Langit berdehem seperti demam. Sudah masuk bulan ke enam tahun kesembilan, seribu tahun kedua. Cuaca yang biasa di khatulistiwa. Pada masa datangnya gerimis begini, tak mungkin Btari memetik menur. Ya, bila hujan tak hendak reda, menur mekar kehilangan wewangian: bu Almirah, seorang peronce sunting konde pengantin kurang meminati menur hambar tanpa aroma sesemarak musim jangkrik kawin. Padahal menur ya tetap menur, lambang kekayaan sekaligus ketulusan.
Aduh Btari, masa semacam ini menur jatuh harga dirinya. Tiada bisa disalahkan cuaca. Ini soal selera peronce belaka. Kita sama-sama memahami ini. Btari menunduk, meski kuncup menur dihargai tinggi di pasaran bunga persembahan toh begitu pun ia kesulitan menemui pangsanya, penikmat kuntum-kuntum menurnya. Dan begitulah, sesekali Btari merugi karena alam ingin menunjukkan siapa ia yang sejati. Menjadikan harga menur jatuh anggaplah ini sedekah bumi.
Gerimis membasahi menur. Menur memang sedikit manja tapi tak semanja buah pala. Dengan cuaca yang tepat, kuntum menur berseri-seri seperti raut gadis usia awal belasan.
Gerimis kian pekat, ulat bulu merayap di ujung cabang dahan menur dan kemudian menghilang di semak.
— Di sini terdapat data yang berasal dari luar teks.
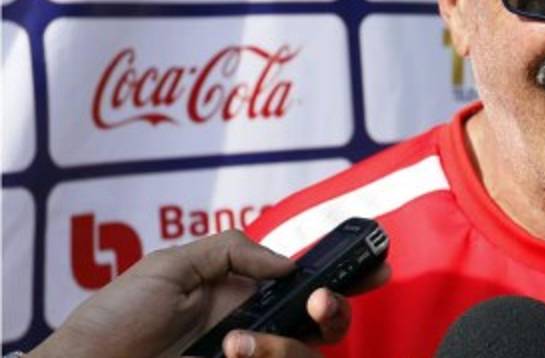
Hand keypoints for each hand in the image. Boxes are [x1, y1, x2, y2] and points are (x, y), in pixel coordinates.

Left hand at [27, 229, 388, 357]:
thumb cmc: (113, 322)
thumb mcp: (168, 267)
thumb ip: (231, 251)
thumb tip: (288, 264)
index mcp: (245, 295)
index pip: (309, 283)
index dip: (349, 274)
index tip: (375, 266)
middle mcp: (257, 331)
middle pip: (327, 325)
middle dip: (338, 309)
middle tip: (322, 301)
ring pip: (309, 355)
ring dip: (286, 345)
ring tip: (237, 344)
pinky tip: (231, 354)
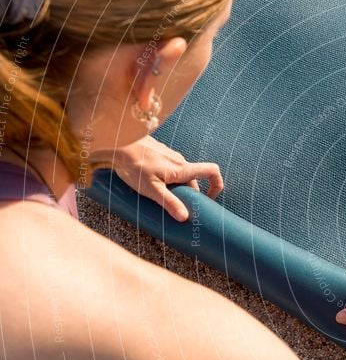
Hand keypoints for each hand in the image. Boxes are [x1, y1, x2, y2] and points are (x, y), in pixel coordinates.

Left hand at [93, 136, 223, 221]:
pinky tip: (149, 184)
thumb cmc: (133, 165)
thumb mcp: (151, 189)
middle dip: (187, 194)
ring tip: (157, 197)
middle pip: (192, 180)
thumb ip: (169, 202)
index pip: (211, 171)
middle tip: (174, 207)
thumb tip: (184, 217)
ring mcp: (169, 156)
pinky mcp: (158, 154)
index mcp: (182, 169)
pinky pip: (169, 169)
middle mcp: (179, 160)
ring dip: (175, 187)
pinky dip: (166, 179)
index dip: (216, 185)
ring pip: (179, 175)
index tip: (210, 198)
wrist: (115, 142)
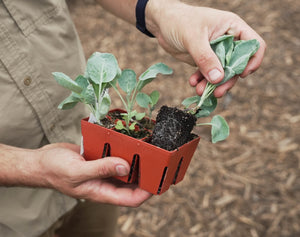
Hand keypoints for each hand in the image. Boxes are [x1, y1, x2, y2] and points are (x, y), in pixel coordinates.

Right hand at [37, 143, 151, 206]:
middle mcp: (105, 183)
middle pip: (132, 185)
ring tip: (148, 152)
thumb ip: (101, 169)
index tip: (158, 181)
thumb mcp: (77, 171)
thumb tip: (126, 167)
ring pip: (125, 170)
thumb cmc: (54, 170)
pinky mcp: (100, 160)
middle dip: (146, 177)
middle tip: (158, 163)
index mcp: (101, 192)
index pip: (131, 199)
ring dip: (136, 163)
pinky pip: (115, 158)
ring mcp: (103, 171)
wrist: (41, 161)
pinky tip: (130, 143)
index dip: (147, 193)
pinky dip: (123, 152)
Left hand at [146, 1, 265, 96]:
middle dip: (227, 80)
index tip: (242, 74)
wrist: (162, 24)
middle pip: (238, 64)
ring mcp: (216, 51)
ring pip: (222, 73)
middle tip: (217, 92)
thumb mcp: (193, 38)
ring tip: (200, 91)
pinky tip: (193, 83)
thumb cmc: (179, 21)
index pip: (254, 45)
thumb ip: (205, 58)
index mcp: (233, 27)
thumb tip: (218, 78)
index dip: (252, 61)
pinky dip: (202, 81)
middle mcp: (228, 40)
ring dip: (213, 84)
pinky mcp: (205, 60)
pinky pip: (208, 74)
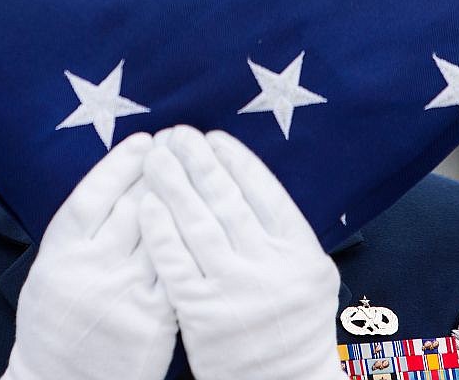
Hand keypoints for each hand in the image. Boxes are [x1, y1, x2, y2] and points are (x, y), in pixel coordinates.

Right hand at [2, 132, 175, 379]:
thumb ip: (77, 234)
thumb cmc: (53, 328)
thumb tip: (112, 187)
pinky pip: (178, 270)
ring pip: (161, 232)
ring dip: (182, 198)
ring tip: (198, 172)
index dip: (120, 163)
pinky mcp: (154, 319)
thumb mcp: (49, 273)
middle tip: (180, 144)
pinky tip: (206, 222)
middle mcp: (91, 268)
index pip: (94, 194)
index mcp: (60, 254)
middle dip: (160, 170)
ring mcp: (124, 293)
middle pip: (133, 205)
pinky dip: (191, 242)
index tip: (144, 142)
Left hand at [140, 126, 344, 379]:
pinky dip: (160, 229)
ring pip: (198, 225)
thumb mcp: (311, 275)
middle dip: (199, 162)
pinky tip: (146, 203)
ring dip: (174, 185)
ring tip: (156, 156)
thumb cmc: (295, 325)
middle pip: (228, 201)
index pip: (265, 193)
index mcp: (301, 252)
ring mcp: (235, 290)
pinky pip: (175, 262)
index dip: (236, 160)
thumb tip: (249, 177)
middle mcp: (270, 267)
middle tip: (178, 134)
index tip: (214, 137)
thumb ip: (285, 232)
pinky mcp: (201, 314)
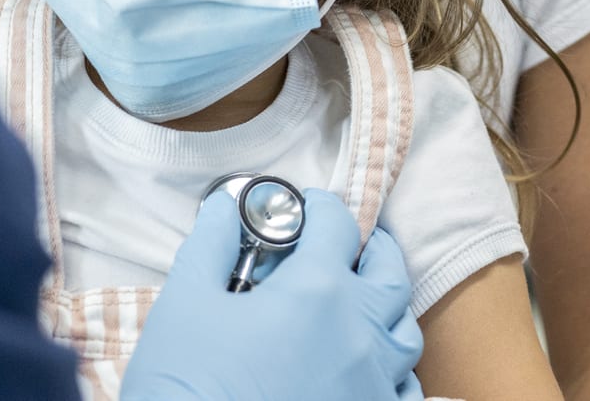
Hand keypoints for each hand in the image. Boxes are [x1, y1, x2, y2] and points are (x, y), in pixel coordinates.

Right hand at [122, 189, 424, 400]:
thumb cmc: (185, 388)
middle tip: (350, 245)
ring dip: (387, 309)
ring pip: (404, 334)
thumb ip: (210, 245)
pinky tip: (365, 370)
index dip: (320, 207)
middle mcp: (360, 336)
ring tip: (362, 305)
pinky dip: (392, 372)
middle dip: (371, 250)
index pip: (337, 225)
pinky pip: (404, 392)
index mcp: (318, 293)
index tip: (306, 207)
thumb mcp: (185, 304)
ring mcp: (373, 387)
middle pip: (390, 274)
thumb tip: (224, 208)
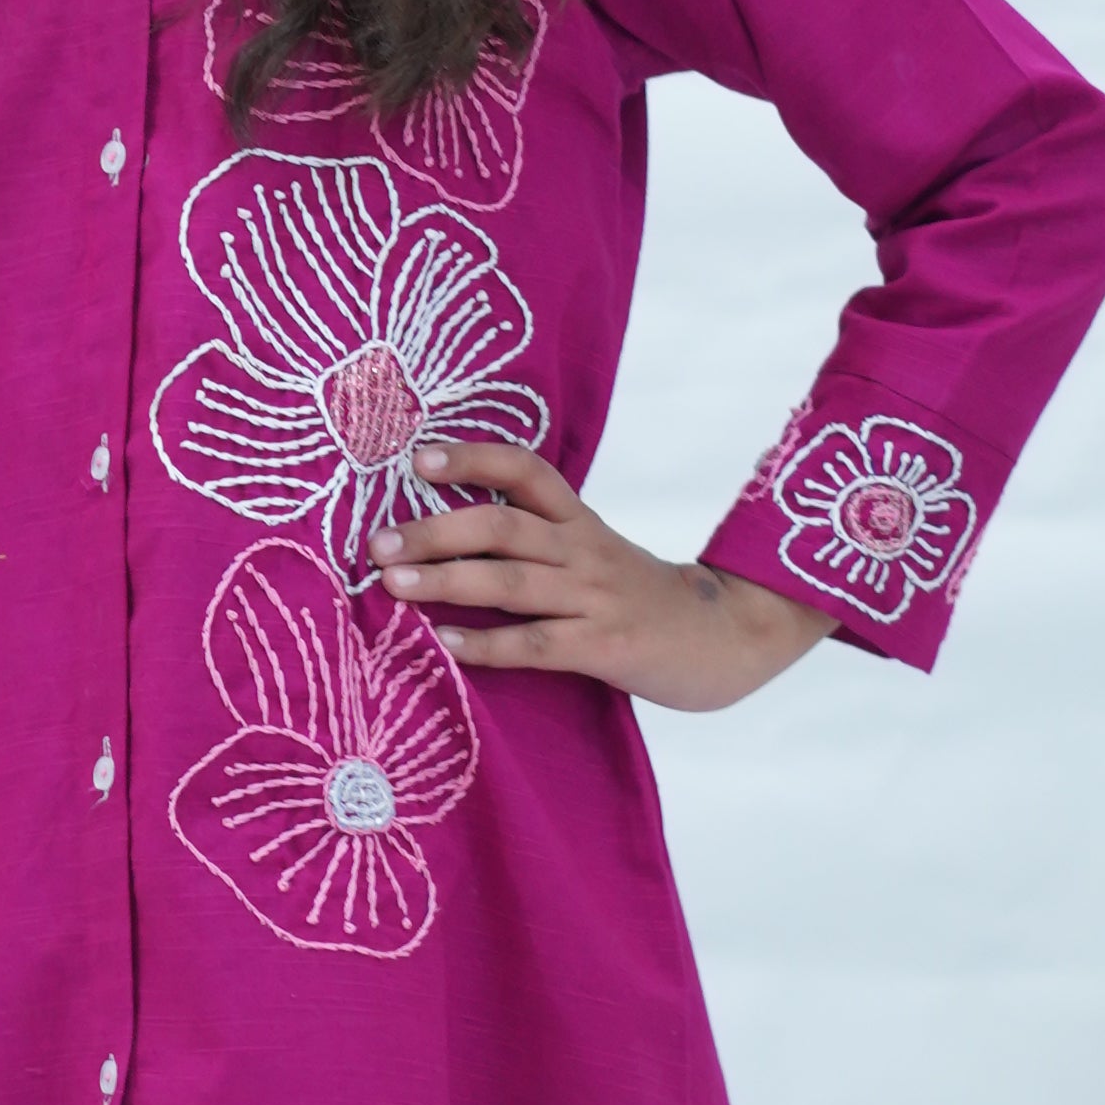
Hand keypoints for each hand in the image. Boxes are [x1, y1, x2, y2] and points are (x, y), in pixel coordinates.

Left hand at [373, 440, 829, 711]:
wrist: (728, 637)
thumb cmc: (640, 597)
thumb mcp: (595, 552)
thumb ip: (537, 540)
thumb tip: (447, 533)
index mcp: (579, 521)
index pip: (525, 470)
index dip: (473, 459)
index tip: (417, 458)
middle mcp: (584, 550)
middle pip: (503, 527)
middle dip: (434, 530)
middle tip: (377, 542)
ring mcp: (595, 598)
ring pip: (512, 582)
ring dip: (446, 580)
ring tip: (393, 584)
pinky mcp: (605, 646)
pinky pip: (537, 644)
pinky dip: (489, 644)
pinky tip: (446, 645)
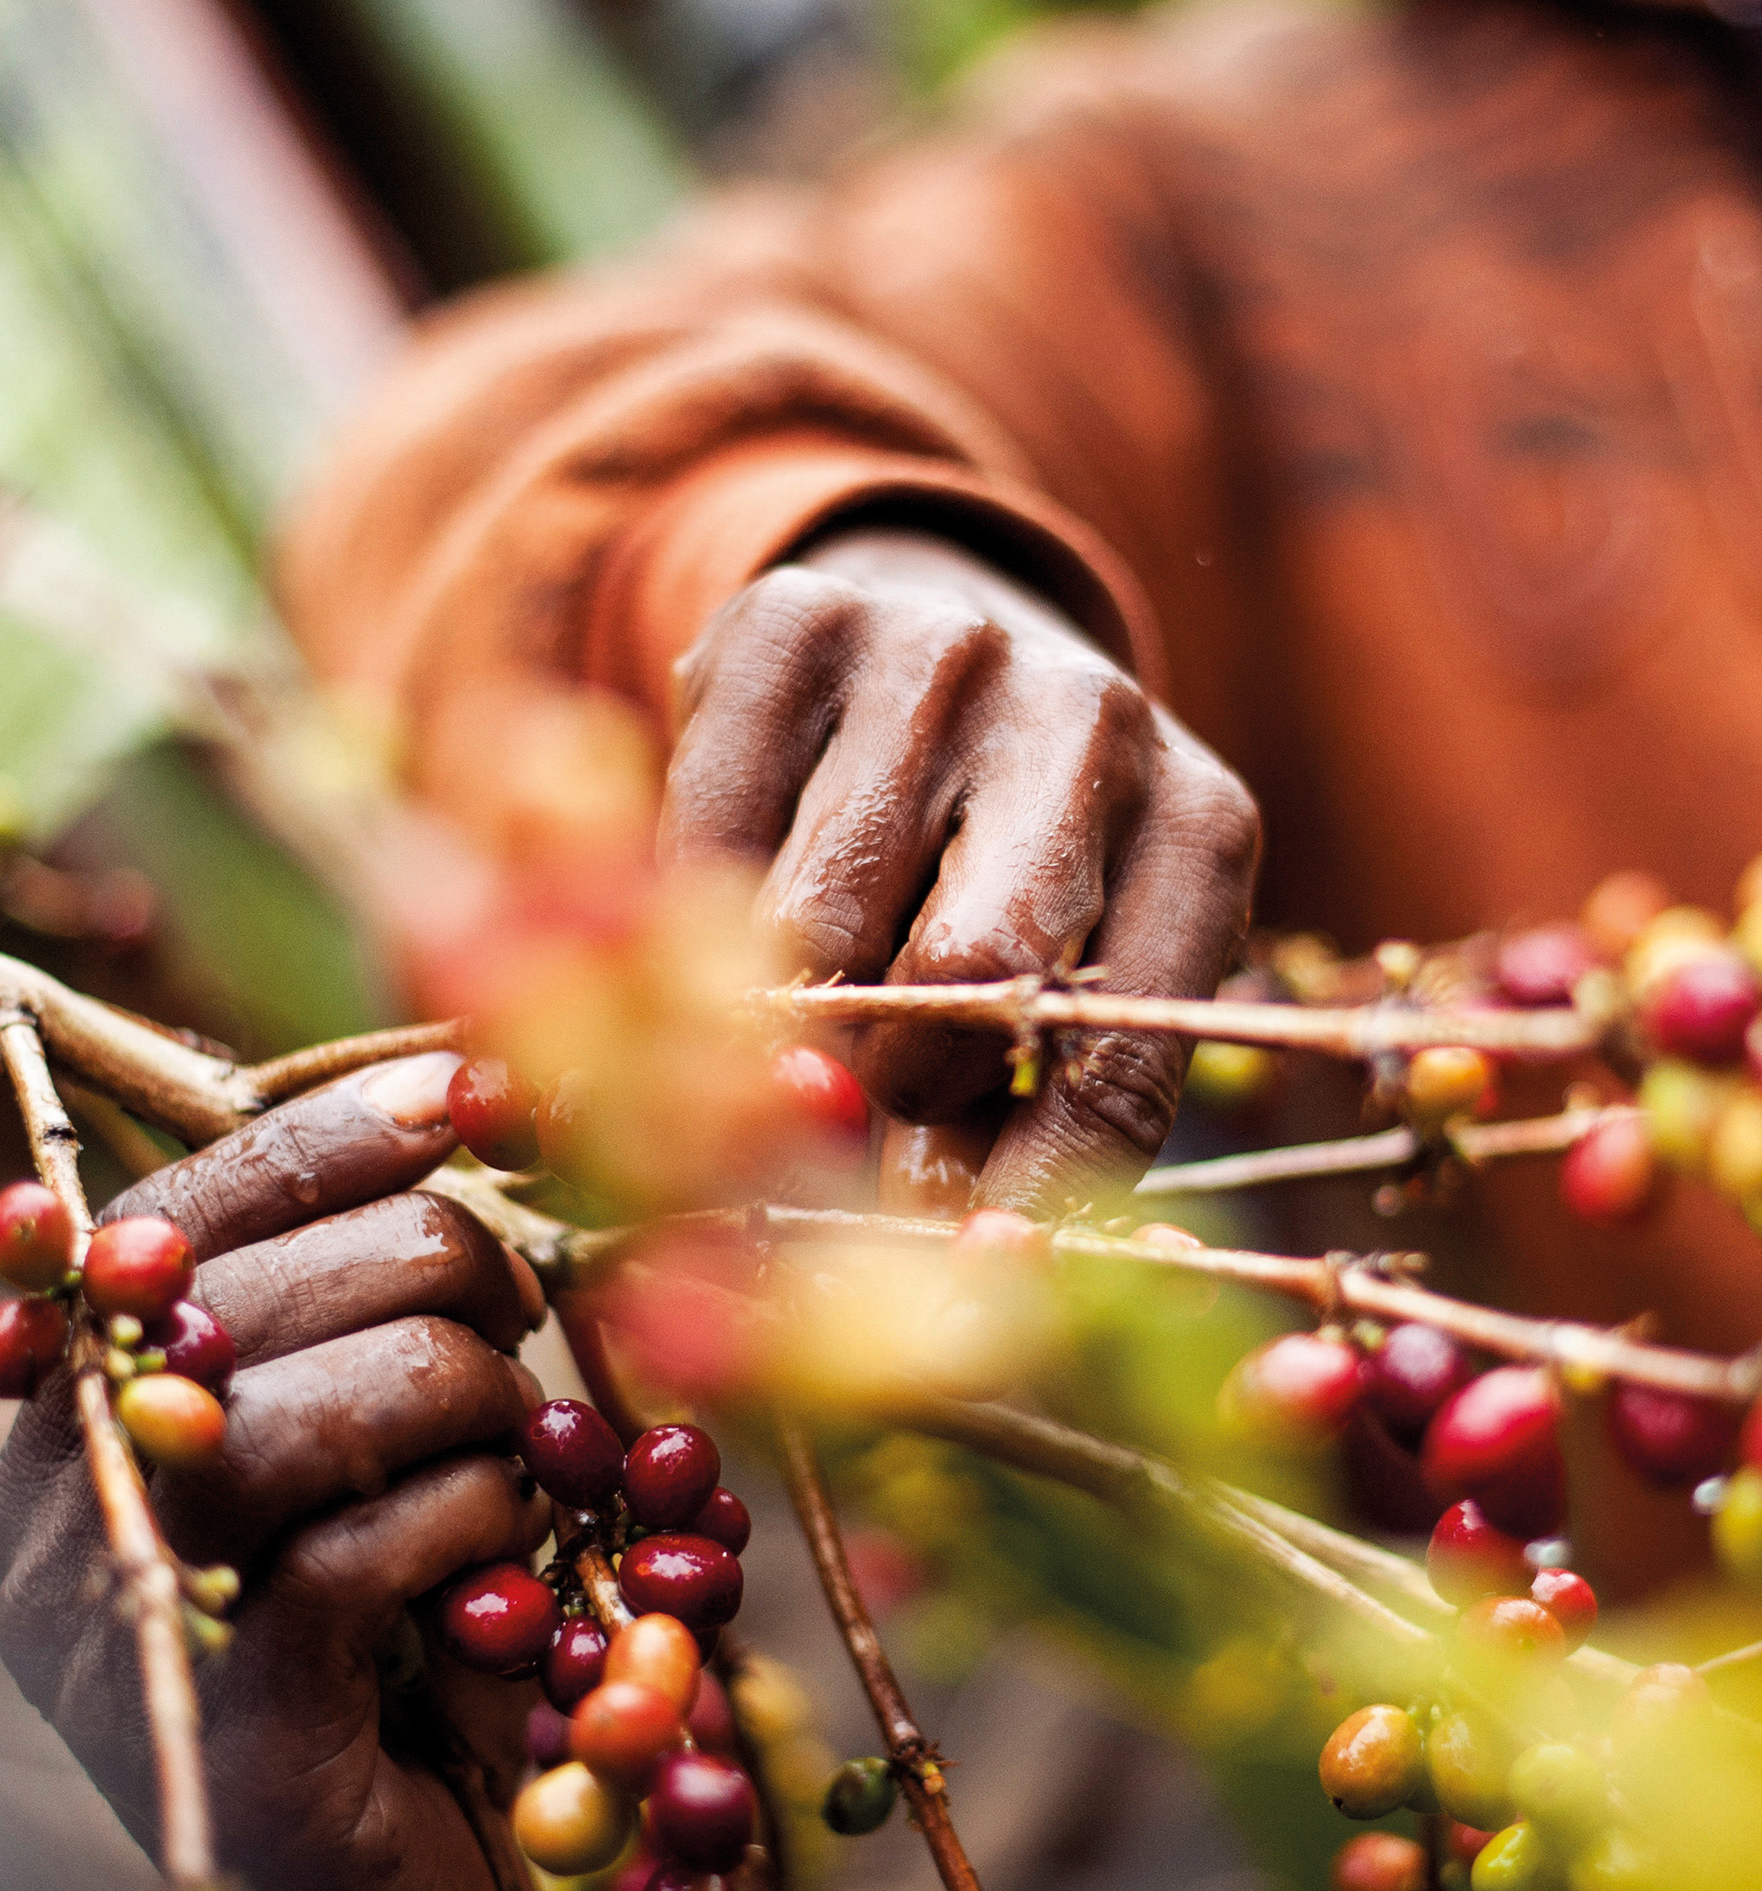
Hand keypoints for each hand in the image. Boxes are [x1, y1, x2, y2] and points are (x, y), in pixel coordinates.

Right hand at [0, 1055, 545, 1890]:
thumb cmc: (397, 1663)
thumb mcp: (380, 1457)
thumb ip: (374, 1309)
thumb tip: (465, 1100)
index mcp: (95, 1397)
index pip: (194, 1201)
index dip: (339, 1133)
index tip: (477, 1092)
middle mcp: (76, 1489)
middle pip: (287, 1279)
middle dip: (464, 1286)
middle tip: (525, 1360)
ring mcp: (133, 1607)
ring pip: (338, 1399)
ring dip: (487, 1419)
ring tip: (518, 1486)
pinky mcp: (225, 1717)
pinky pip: (375, 1545)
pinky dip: (483, 1535)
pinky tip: (501, 1583)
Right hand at [661, 529, 1260, 1211]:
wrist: (932, 618)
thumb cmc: (1013, 850)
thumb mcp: (1073, 966)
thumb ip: (1031, 1114)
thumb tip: (965, 1261)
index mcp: (1200, 826)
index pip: (1120, 1060)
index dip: (1030, 1193)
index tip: (954, 1272)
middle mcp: (1091, 719)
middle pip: (967, 974)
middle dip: (901, 1082)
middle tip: (867, 1097)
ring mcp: (940, 652)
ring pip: (814, 924)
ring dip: (791, 1002)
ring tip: (806, 988)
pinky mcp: (793, 619)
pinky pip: (703, 839)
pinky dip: (690, 909)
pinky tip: (733, 893)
Ulat adalah sarapan pagi si emprit yang ramai bertandang ke kebun. Biarlah, rantai makanan bergulir sealaminya, pikir Btari. Apa salahnya turut mencari makan di sini. Aku pun lega Btari memiliki keyakinan atas menur tak memerlukan obat tanaman bikinan manusia diperkota. Sedapat mungkin alam saja yang membuat menur berbunga lebat dan wangi. Biarlah begitu saja. Ya, biarlah.
Gerimis kian berisi menjadi hujan yang ritmis. Seekor kupu-kupu putih meliuk hinggap di pundak kiri Btari. Lalu terbang. Kupu-kupu itu seperti tanpa tujuan tapi dengan cara memandanginya dengan baik tergambarlah dengan jelas, kupu-kupu sedang tak tenang. Ia sedang mencari pasangannya entah ke mana terbang. Kepakannya bikin hati berdesir, ia tak hendak kehilangan kekasih yang dicinta. Tak perlu waktu lama kupu-kupu melampaui duka. Kupu-kupu berjubah serupa muncul. Keajegan kepaknya mantap. Kupu-kupu putih tak lagi menyiratkan kepakan yang gelisah. Btari tahu-menahu, ia terantuk haru atas pertemuan sepasang kupu-kupu. Mereka mengepak saling menyentuh, saling tersentuh, saling memilin. Yang satu mendahului terbang. Mereka menghilang di balik semak gardenia.